Coup d'envoi pour l'éolien flottant français. Le ministère de l'Ecologie a désigné des zones favorables à l'implantation de turbines flottantes dans trois régions différentes : Bretagne, Languedoc-Roussillon et Provence-Alpes-Côte-d'Azur.

 

Plus précisément, les quatre sites sont situés au sud de l'île de Groix (Morbihan), au large du phare de Faraman (Bouches-du-Rhône), à l'est de Leucate (Aude) et au sud-est de Gruissan (Aude). Le cabinet de Ségolène Royal rappelle que ce choix est intervenu "à l'issue d'un processus approfondi d'analyse et de concertation" qui s'est étalé entre le printemps 2014 (études techniques d'identification du gisement potentiel, première définition des zones) et le printemps 2015 (concertation locale avec les usagers de la mer sous l'égide des préfets dans le cadre d'une politique maritime intégrée).

 

Un appel à projet "fermes pilotes éoliennes flottantes" devrait être lancé d'ici à la fin du mois de juillet 2015. Il sera financé par le programme investissements d'avenir (PIA) et par des tarifs d'achat de l'électricité produite. Le ministère estime que cela "va permettre de lancer une nouvelle filière industrielle prometteuse pour la France". Plusieurs entreprises françaises sont déjà présentes sur ce créneau, dont DCNS, qui ambitionne d'implanter huit machines de 6 MW au large de l'île de Groix, ou Ideol qui développe des fondations flottantes dont un démonstrateur devrait être installé au Croisic (Loire-Atlantique).

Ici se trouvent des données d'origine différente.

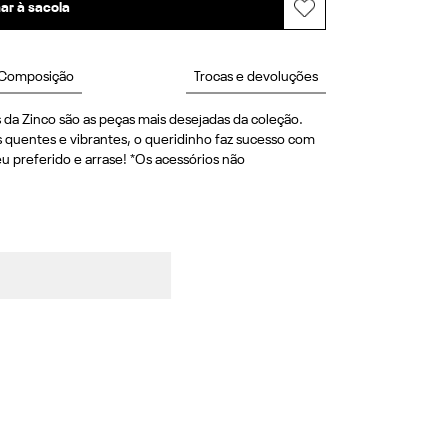
ar à sacola
Composição
Trocas e devoluções
s da Zinco são as peças mais desejadas da coleção. 
quentes e vibrantes, o queridinho faz sucesso com 
u preferido e arrase! *Os acessórios não 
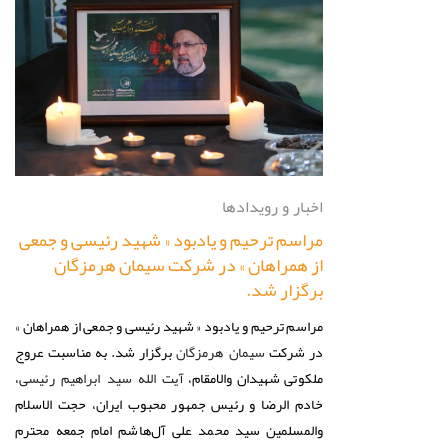
اخبار و رویدادها
مراسم ترحیم و یادبود « شهید رئیسی و جمعی
از همراهان » در شرکت سیمان هرمزگان
برگزار شد.
مراسم ترحیم و یادبود « شهید رئیسی و جمعی از همراهان »
در شرکت
برگزار شد. به مناسبت عروج
سیمان هرمزگان
ملکوتی شهیدان والامقام،
،
آیت الله سید ابراهیم رئیسی
خادم الرضا و رئیس جمهور محبوب ایران، حجت الاسلام
والمسلمین سید محمد علی آل‌هاشم امام جمعه محترم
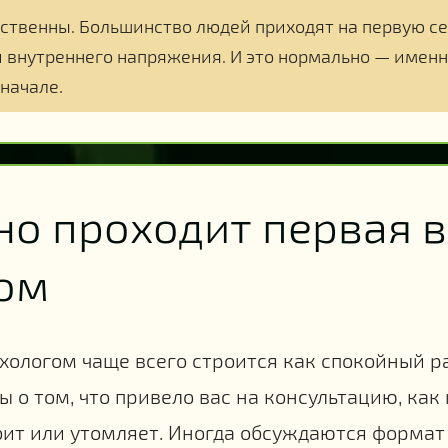
ственны. Большинство людей приходят на первую 
и внутреннего напряжения. И это нормально — именн
 начале.
но проходит первая в
ом
ихологом чаще всего строится как спокойный р
 о том, что привело вас на консультацию, как
оит или утомляет. Иногда обсуждаются формат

Des avantages pour développer la filière plus rapidement

Les éoliennes flottantes, qui s'affranchissent de fondations classiques et se contentent d'un système d'ancrage (pour éviter qu'elles ne dérivent), présentent plusieurs avantages dont celui de pouvoir être implantées au large, là où la profondeur dépasse les 50 mètres. Ces zones hauturières offrent un gisement de vent plus important et plus constant que les zones côtières. De plus, l'intégration environnementale des projets s'avèrera plus simple, tout comme la maintenance des machines, mobiles, qu'il sera possible de remorquer, contrairement aux éoliennes offshore classiques.

 

Une solution pour atteindre les objectifs, ambitieux, de 40 % d'électricité renouvelable, d'ici à 2030. Car si le parc éolien terrestre français se développe, pour dépasser aujourd'hui les 9,7 GW de puissance installée, le parc éolien marin est toujours bloqué à 0 MW… A la fin de 2012, en Europe, le Royaume-Uni exploitait déjà 2,95 GW de puissance éolienne marine, loin devant le Danemark (921 MW) et la Belgique (372 MW). Suivaient l'Allemagne (283 MW), les Pays-Bas (250 MW) et la Suède (166 MW). La France a donc un certain retard à rattraper.